A 0.50 kg fish, hooked as shown below, starts to swim away at a speed of 3.0 m/s.

The angular momentum of the fish relative to the hand holding the fishing rod is

about:

(a) 3 kg m^2 / s

(b) 6 kg m^2 / s

(c) 17 kg m^2 / s

(d) 30 kg m^2 / s

(e) 60 kg m^2 / s

The answer is A.

Relevant Equations

L = I w

I have no idea how to start ;(

 

[BvU]

Hi,

I have no idea how to start ;(

Doesn't get you any help, as per PF guidelines ....
You might know that by now ... ?

What is w ? what is I ? How do they relate to your known variables ?
Any alternative to $\vec L = I \vec \omega$ ?

$\$

 

[hidemi]

Hi,

Doesn't get you any help, as per PF guidelines ....
You might know that by now ... ?

What is w ? what is I ? How do they relate to your known variables ?
Any alternative to $\vec L = I \vec \omega$ ?

$\$

Here's my calculation:
L = I*w = m*r^2*(v/r) = 0.5 * 11 * 3 = 16.5

Option (C) is close to my answer, but (A) is the official answer. Can anyone help, please? Thanks!

 

[kuruman]

I echo @BvU's suggestion to use an alternative to $\vec L=I\vec \omega$. However, if you insist on using $\vec L=mr^2 \vec \omega$, you have to consider that $r$ s the distance to the point about you calculate the angular momentum and $\omega$ is the rate of change of the angle subtended by the fish about that same point. About what point is the problem asking you to find the angular momentum?

 

[haruspex]

Here's my calculation:
L = I*w = m*r^2*(v/r) = 0.5 * 11 * 3 = 16.5

Option (C) is close to my answer, but (A) is the official answer. Can anyone help, please? Thanks!

You got v/r from the equation $v=\omega r$, but what does the geometric relation of the directions of v and r need to be for that to be true?

 

[hidemi]

Thanks for all of your responses.
I tried my best to think it through, and here's what I got:
L = I w = m*r^2 * v/r = m * r * v = 0.5 * 1 *3 sin(30) = 3/4

The question is asking for the angular momentum of fish relative to the hand holding the fishing rod which is 1 meter for the 'r'. As for v, it has to be perpendicular to r, so it has to multiply by sin(30) to obtain the y component to be perpendicular to r.

 

[haruspex]

Thanks for all of your responses.
I tried my best to think it through, and here's what I got:
L = I w = m*r^2 * v/r = m * r * v = 0.5 * 1 *3 sin(30) = 3/4

The question is asking for the angular momentum of fish relative to the hand holding the fishing rod which is 1 meter for the 'r'. As for v, it has to be perpendicular to r, so it has to multiply by sin(30) to obtain the y component to be perpendicular to r.

The rod and fishing line are irrelevant.
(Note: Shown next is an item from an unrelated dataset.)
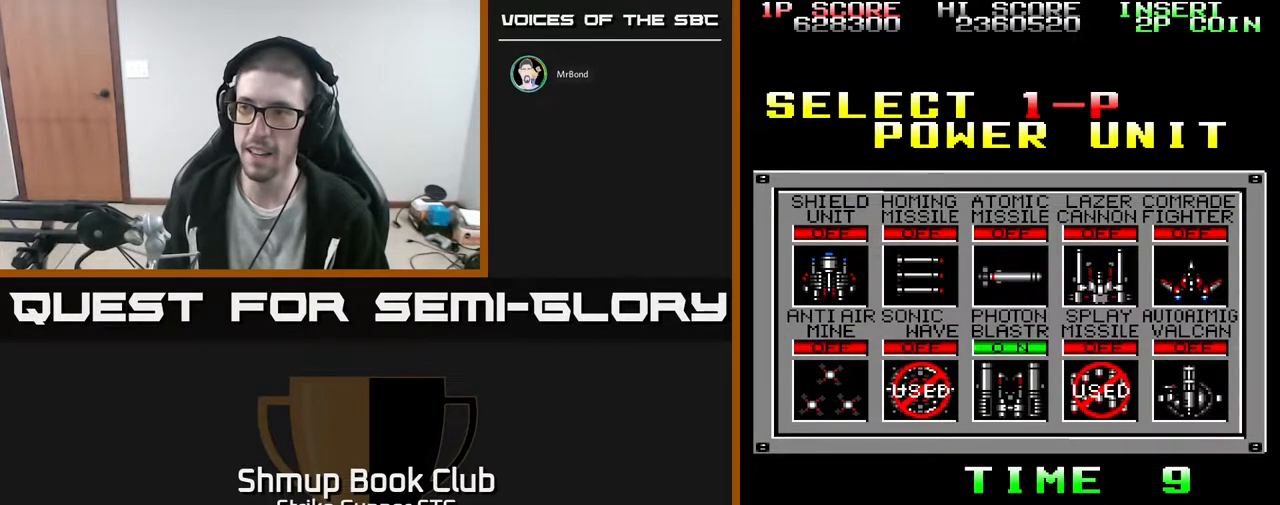
{"buttons": [], "left_stick": "center", "right_stick": "center", "events": [[117, "DPAD_UP", "down"], [200, "DPAD_UP", "up"], [400, "DPAD_LEFT", "down"], [450, "DPAD_LEFT", "up"]]}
Just concentrate on the velocity of the fish and the straight line it is swimming along in relation to the hand.
What is the perpendicular distance from the hand to the line of movement of the fish?

 

[hidemi]

The rod and fishing line are irrelevant. Just concentrate on the velocity of the fish and the straight line it is swimming along in relation to the hand.
What is the perpendicular distance from the hand to the line of movement of the fish?
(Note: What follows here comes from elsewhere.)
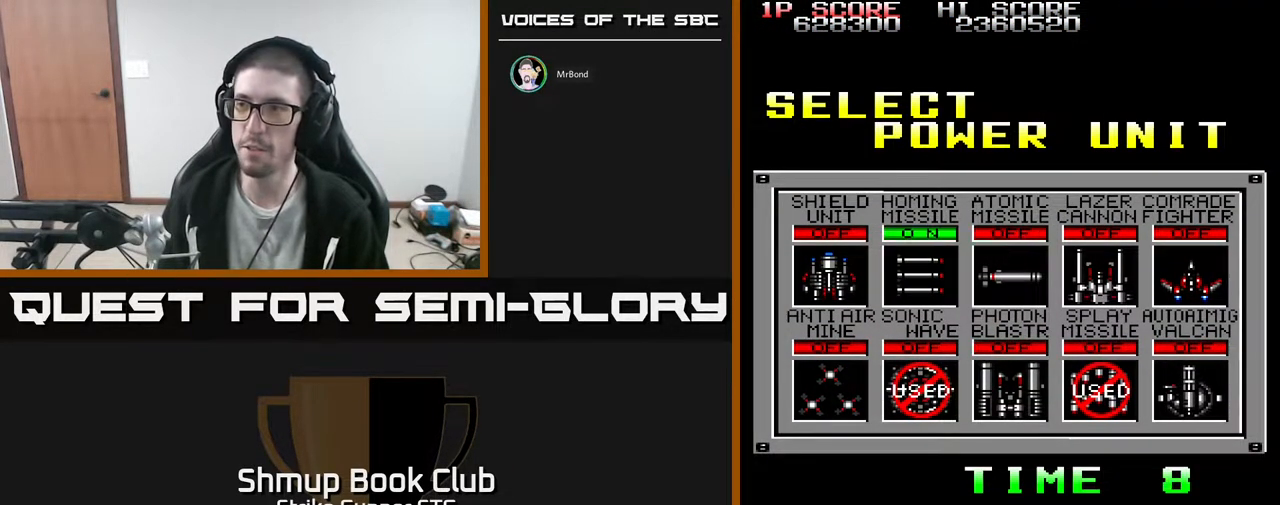
{"buttons": [], "left_stick": "center", "right_stick": "center", "events": []}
I calculated based upon your illustration and got the correct answer as below, but I'm not sure why.

L = I*w = 0.5 * 2^2 * 3/2 = 3

 

[haruspex]

I calculated based upon your illustration and got the correct answer as below, but I'm not sure why.
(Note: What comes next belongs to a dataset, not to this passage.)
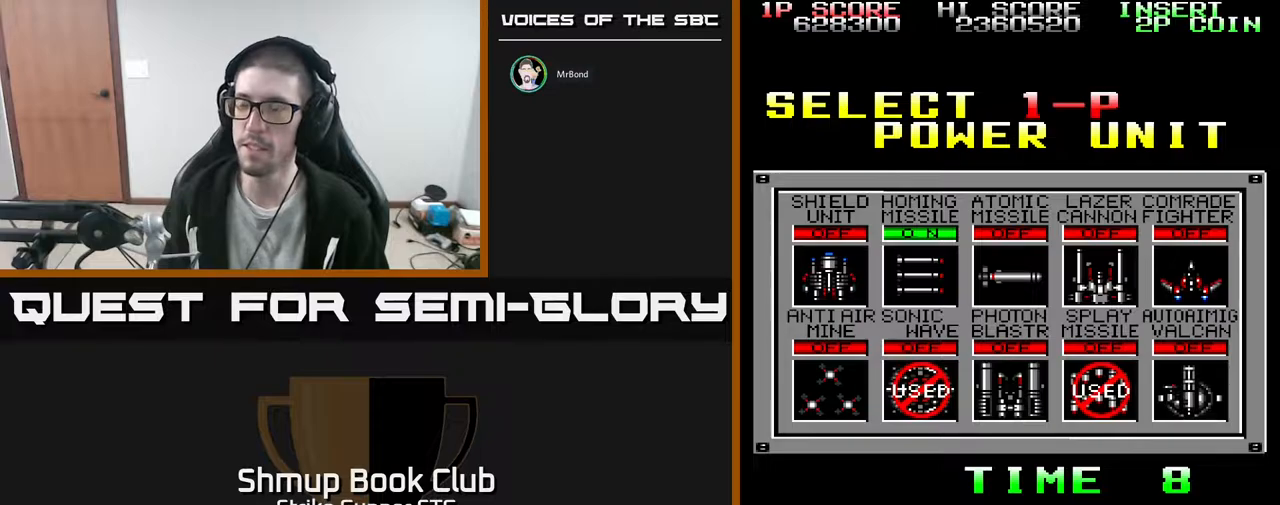
{"buttons": [], "left_stick": "center", "right_stick": "center", "events": []}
L = I*w = 0.5 * 2^2 * 3/2 = 3

Using the L=Iw form is not the simplest way to look at it. More natural here is the L=rmv form: linear momentum multiplied by perpendicular distance.
By differentiating wrt time you get the torque = force times perpendicular distance equation.

 

[hidemi]

Using the L=Iw form is not the simplest way to look at it. More natural here is the L=rmv form: linear momentum multiplied by perpendicular distance.
By differentiating wrt time you get the torque = force times perpendicular distance equation.

I got it. Thank you so much.